#### Passage shown:
People saying they won't read unfinished series rubs me the same way as "I don't even own a television."

I think that "done or dead" comes from a very different place than "I don't even own a television". The latter is basically denigrating the medium by claiming it is so unimportant or uninspiring that they can't even bother to participate. The former, on the other hand, is saying that even though someone might love the genre, they don't want to invest themselves into something that has no end in sight.

I'm not saying that authors owe me anything, but the simple fact for me is that over a long enough time, having the start of a story in my mind and in my imagination and yet being made to wait for years and years for the story to continue or conclude makes the whole thing a net negative to me. A series of books that I would have loved over the course of 5 years can become soured if they instead take decades.

3 years, 5 years? Sure, OK. 10? That's pushing it. But ASoIAF? We're at 16 years at this point, with at least 10 more to go if the current rate continues. And so I'm not saying I'm never going to read the books, but I'm certainly not going to keep trying to keep myself invested in it. I frankly do not have it in me to remain enthusiastic about something with that slow a pace over that period of time.

I know that there are a lot of people for whom this is not the case. That's completely fine. Enjoy the books at the rate they are published, and be happy. For me, though, it just doesn't work.
posted by tocts at 11:17 AM on June 27, 2012


Needs more Harp Twins.
posted by homunculus at 11:25 AM on June 27, 2012


So funny, and it has a bonus crossover character from a series I like (or am I seeing things?).
posted by dragonplayer at 12:02 PM on June 27, 2012


The last two books were dreadful and completely extinguished my interest in what was a spectacular series. If he would recall those two and try again I might be interested.
posted by Jackson at 12:40 PM on June 27, 2012


I actually wrote a long blog post about this whole issue back when Gaiman made his Assertion. tl;dr: Martin's biggest problem is that he has, in the past, had the bad habit of promising dates he couldn't deliver on. (And I'd argue that the HBO series constitutes another promise that he may or may not be able to keep, namely, that he can stay ahead of the show.)

[Saved data entries]

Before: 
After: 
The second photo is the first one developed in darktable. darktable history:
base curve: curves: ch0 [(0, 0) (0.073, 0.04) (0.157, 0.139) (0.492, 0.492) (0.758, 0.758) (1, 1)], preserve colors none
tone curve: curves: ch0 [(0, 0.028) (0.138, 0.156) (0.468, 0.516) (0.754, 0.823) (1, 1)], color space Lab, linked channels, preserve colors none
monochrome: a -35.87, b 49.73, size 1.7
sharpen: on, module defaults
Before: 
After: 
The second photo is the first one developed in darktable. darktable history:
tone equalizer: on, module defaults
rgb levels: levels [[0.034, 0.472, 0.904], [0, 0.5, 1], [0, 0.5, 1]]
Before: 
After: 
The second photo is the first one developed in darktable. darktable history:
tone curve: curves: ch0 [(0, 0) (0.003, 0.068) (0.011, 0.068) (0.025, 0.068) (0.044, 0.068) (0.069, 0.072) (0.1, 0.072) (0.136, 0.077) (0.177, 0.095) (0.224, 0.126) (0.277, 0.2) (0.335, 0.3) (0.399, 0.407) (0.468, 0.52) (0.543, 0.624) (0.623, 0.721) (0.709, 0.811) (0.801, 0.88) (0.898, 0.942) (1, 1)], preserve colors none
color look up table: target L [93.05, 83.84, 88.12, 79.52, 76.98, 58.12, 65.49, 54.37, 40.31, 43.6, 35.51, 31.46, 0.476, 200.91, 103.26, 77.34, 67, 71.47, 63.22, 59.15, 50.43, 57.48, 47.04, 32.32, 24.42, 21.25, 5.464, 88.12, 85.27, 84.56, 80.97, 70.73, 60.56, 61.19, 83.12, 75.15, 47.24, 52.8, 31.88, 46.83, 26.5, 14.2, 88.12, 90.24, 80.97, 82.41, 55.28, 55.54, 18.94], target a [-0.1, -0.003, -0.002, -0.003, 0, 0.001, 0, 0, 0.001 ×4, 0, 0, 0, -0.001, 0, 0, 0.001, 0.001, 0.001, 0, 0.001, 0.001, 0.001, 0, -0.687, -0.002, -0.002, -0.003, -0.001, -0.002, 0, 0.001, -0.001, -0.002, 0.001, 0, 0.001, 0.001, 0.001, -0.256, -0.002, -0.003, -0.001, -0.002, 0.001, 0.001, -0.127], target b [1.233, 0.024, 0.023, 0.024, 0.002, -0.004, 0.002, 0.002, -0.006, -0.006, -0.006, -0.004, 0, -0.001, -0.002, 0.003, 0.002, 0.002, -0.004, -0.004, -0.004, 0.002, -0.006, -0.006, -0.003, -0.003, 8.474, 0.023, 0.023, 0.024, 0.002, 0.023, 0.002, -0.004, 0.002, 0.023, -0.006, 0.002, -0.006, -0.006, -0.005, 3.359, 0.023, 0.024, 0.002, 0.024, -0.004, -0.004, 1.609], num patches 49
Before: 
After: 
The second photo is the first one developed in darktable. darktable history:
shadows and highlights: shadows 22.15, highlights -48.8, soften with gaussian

#### Things to do:
(1) Decide whether each statement agrees with the thread on unfinished series above, answering yes or no and quoting the words that settle it. (a) tocts claims that authors owe readers something. (b) tocts puts the wait on ASoIAF at 16 years so far. (c) Jackson thought the last two books were excellent.
(2) Carry on the thread on unfinished series from its last sentence.

#### Responses by task:
(1)
(a) No: "I'm not saying that authors owe me anything"
(b) Yes: "We're at 16 years at this point"
(c) No: "The last two books were dreadful"

(2)
Love the song, though, and love Paul and Storm. (And Vork - dragonplayer, you're totally not seeing things.)
posted by restless_nomad at 2:07 PM on June 27, 2012


And I'd argue that the HBO series constitutes another promise that he may or may not be able to keep, namely, that he can stay ahead of the show.

"May or may not"? Is there even a chance he'll keep ahead of the show?
posted by Justinian at 4:18 PM on June 27, 2012 [1 favorite]


My understanding is that a couple of the books are going to be split into two seasons, so there's a chance? I think?
posted by restless_nomad at 4:22 PM on June 27, 2012


People saying they won't read unfinished series rubs me the same way as "I don't even own a television."

Curious.
I've switched to the "I won't read unfinished series" in the last decade because, well, I started The Wheel of Time. I made the mistake of dipping into The Sword of Truth.
Had I waited I would never have abandoned either series for crappy writing, meandering plots, or endless word-churning.

I made an exception for GRRM, as I'd been buying ASOI&F as and when they came out. I ploughed through them when I knew the TV series was looming because I wanted to be informed by the books... and now I am left hanging.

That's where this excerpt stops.